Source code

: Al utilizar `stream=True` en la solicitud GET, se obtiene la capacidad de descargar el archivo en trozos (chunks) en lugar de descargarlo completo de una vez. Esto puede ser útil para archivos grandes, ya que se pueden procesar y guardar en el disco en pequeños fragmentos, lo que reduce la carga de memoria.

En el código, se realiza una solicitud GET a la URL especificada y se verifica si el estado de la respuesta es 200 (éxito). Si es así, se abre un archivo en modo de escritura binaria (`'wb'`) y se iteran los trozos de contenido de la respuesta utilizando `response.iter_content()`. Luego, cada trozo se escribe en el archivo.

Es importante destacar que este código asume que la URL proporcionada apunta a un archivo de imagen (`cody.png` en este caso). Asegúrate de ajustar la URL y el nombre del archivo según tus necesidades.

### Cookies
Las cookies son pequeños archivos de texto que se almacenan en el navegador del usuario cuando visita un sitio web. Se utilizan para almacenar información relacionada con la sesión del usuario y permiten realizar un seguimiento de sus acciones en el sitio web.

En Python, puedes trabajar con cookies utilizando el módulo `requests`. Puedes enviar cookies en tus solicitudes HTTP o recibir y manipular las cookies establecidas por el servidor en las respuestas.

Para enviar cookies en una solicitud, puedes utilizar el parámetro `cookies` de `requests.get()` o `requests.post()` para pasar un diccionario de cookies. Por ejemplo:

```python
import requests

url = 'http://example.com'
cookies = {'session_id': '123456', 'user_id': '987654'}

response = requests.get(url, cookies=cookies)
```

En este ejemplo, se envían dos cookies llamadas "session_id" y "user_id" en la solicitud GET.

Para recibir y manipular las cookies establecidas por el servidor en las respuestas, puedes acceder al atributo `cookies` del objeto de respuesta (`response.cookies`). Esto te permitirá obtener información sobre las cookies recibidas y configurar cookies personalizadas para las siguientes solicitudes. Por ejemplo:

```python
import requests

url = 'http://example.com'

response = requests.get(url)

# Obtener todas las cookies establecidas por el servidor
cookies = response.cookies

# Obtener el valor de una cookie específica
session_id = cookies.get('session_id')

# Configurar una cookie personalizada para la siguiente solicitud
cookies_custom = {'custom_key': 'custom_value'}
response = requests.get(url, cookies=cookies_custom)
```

________

[Problem] Retype every entry above, word for word.

[Answer section]
Source code

: Al utilizar `stream=True` en la solicitud GET, se obtiene la capacidad de descargar el archivo en trozos (chunks) en lugar de descargarlo completo de una vez. Esto puede ser útil para archivos grandes, ya que se pueden procesar y guardar en el disco en pequeños fragmentos, lo que reduce la carga de memoria.

En el código, se realiza una solicitud GET a la URL especificada y se verifica si el estado de la respuesta es 200 (éxito). Si es así, se abre un archivo en modo de escritura binaria (`'wb'`) y se iteran los trozos de contenido de la respuesta utilizando `response.iter_content()`. Luego, cada trozo se escribe en el archivo.

Es importante destacar que este código asume que la URL proporcionada apunta a un archivo de imagen (`cody.png` en este caso). Asegúrate de ajustar la URL y el nombre del archivo según tus necesidades.

### Cookies
Las cookies son pequeños archivos de texto que se almacenan en el navegador del usuario cuando visita un sitio web. Se utilizan para almacenar información relacionada con la sesión del usuario y permiten realizar un seguimiento de sus acciones en el sitio web.

En Python, puedes trabajar con cookies utilizando el módulo `requests`. Puedes enviar cookies en tus solicitudes HTTP o recibir y manipular las cookies establecidas por el servidor en las respuestas.

Para enviar cookies en una solicitud, puedes utilizar el parámetro `cookies` de `requests.get()` o `requests.post()` para pasar un diccionario de cookies. Por ejemplo:

```python
import requests

url = 'http://example.com'
cookies = {'session_id': '123456', 'user_id': '987654'}

response = requests.get(url, cookies=cookies)
```

En este ejemplo, se envían dos cookies llamadas "session_id" y "user_id" en la solicitud GET.

Para recibir y manipular las cookies establecidas por el servidor en las respuestas, puedes acceder al atributo `cookies` del objeto de respuesta (`response.cookies`). Esto te permitirá obtener información sobre las cookies recibidas y configurar cookies personalizadas para las siguientes solicitudes. Por ejemplo:

```python
import requests

url = 'http://example.com'

response = requests.get(url)

# Obtener todas las cookies establecidas por el servidor
cookies = response.cookies

# Obtener el valor de una cookie específica
session_id = cookies.get('session_id')

# Configurar una cookie personalizada para la siguiente solicitud
cookies_custom = {'custom_key': 'custom_value'}
response = requests.get(url, cookies=cookies_custom)
```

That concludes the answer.